High Volumes of Betting Ads could Turn Kids onto Gambling
by Glenn Baird - March 27, 2020
A report published by researchers at Ipsos Mori and the University of Stirling revealed that 96% of people aged 11-24 had seen gambling advertising of some variety over the last month, something was likely to lead to them gambling in the future.
The report concluded that TV advertising, adverts on social media and the influence of family members were likely to lead to the normalisation of gambling in young people, which in turn meant there was a much higher chance that they would do so themselves.
“Regular exposure to gambling promotions can change perceptions and associations of gambling over time and impact the likelihood they will gamble in the future,” they said.
Despite banning gambling ads on TV during live sporting broadcasts before a 9pm watershed, there has been no limit on the number of ads that can appear on social media.
Findings in the report estimate that roughly 41,000 followers of gambling-related accounts over various social media platforms were likely to be people aged under 16.

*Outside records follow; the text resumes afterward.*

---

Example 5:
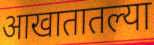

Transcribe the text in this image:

आखातातल्याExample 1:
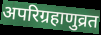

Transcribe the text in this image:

अपरिग्रहाणुव्रत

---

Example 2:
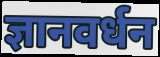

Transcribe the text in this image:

ज्ञानवर्धन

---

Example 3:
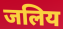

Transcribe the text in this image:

जलिय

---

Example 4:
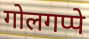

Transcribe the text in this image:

गोलगप्पे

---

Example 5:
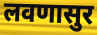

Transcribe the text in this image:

लवणासुर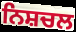
ਨਿਸ਼ਚਲ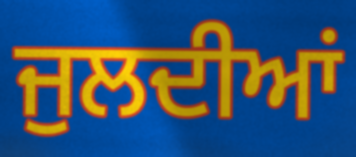
ਜੁਲਦੀਆਂ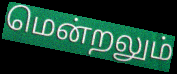
மென்றலும்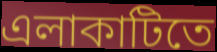
এলাকাটিতে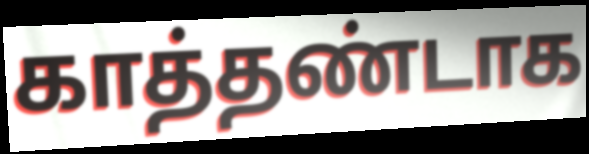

6% of all followers of gambling-related social media accounts are estimated to be under 16, a number that rises to 17% when esports are taken into account.
Labour MP, Carolyn Harris had the following to say about the report:
“Gambling has been normalised to such an extent that young people grow up thinking this is a harmless activity,” she said.

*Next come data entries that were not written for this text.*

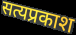
सत्यप्रकाश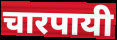
चारपायीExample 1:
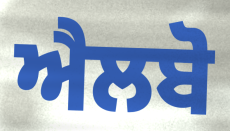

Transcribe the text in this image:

ਐਲਬੋ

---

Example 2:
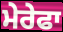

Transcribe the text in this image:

ਮੇਰੇਫਾ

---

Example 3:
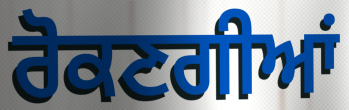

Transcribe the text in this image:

ਰੋਕਣਗੀਆਂ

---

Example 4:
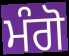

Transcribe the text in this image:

ਮੰਗੋ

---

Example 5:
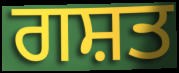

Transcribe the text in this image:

ਗਸ਼ਤ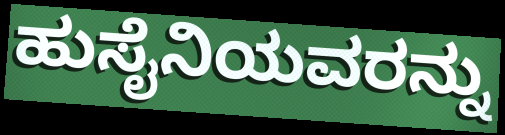
ಹುಸೈನಿಯವರನ್ನುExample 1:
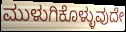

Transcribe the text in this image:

ಮುಳುಗಿಕೊಳ್ಳುವುದೇ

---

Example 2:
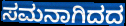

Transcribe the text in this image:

ಸಮನಾಗಿದದ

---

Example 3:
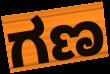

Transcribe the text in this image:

ಗಣ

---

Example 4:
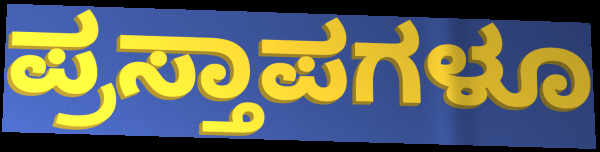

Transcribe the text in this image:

ಪ್ರಸ್ತಾಪಗಳೂ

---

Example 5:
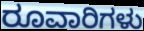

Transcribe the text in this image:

ರೂವಾರಿಗಳು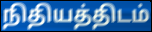
நிதியத்திடம்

“Those who are targeted today will be the problem gamblers of tomorrow. It’s time they realised the harm they’re doing via this indoctrination.”
She went on to raise her concern over the extent to which gambling adds can be view on social media:
“It’s even more terrifying at this current time, the only source of entertainment for some young people is social media,”
Harris was part of the parliamentary group who called for a daily limit of £50 to be placed on gambling activity during the current Corona virus crisis that we are all experiencing.
So far there has been nothing to prove that gambling advertising on social media is on the rise, with bookmakers claiming that, if anything, they have tried to reduce it.